§ Exercise description:
Set down, without alteration, the lines from the one that contains "right eye: (200, 370)" through the final line of the material below.

§ Data records:

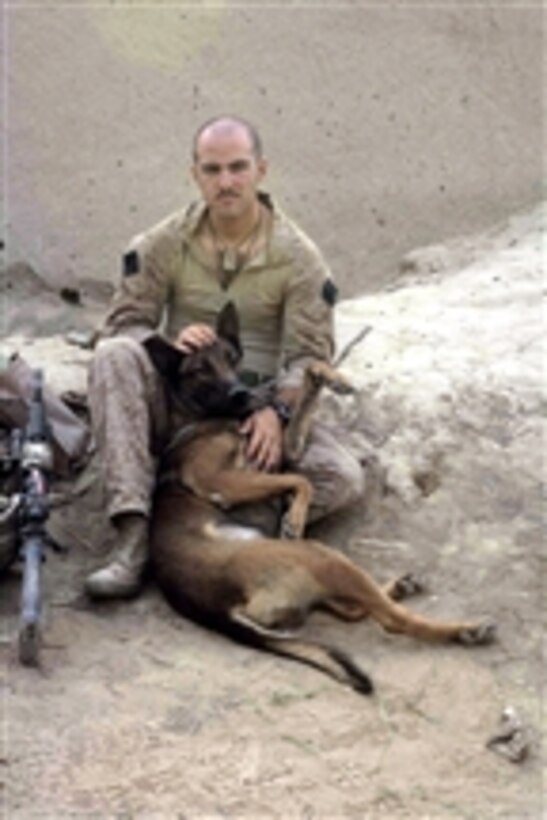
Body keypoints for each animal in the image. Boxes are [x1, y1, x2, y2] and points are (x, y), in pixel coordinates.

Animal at [146, 304, 496, 696]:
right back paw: (463, 630)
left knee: (356, 611)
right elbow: (298, 480)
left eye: (231, 358)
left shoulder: (285, 450)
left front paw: (330, 376)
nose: (243, 394)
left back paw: (399, 587)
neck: (210, 416)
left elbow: (308, 386)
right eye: (200, 370)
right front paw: (294, 517)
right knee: (390, 620)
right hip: (320, 556)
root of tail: (218, 610)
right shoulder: (219, 480)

§ Written response:
right eye: (200, 370)
right front paw: (294, 517)
right knee: (390, 620)
right hip: (320, 556)
root of tail: (218, 610)
right shoulder: (219, 480)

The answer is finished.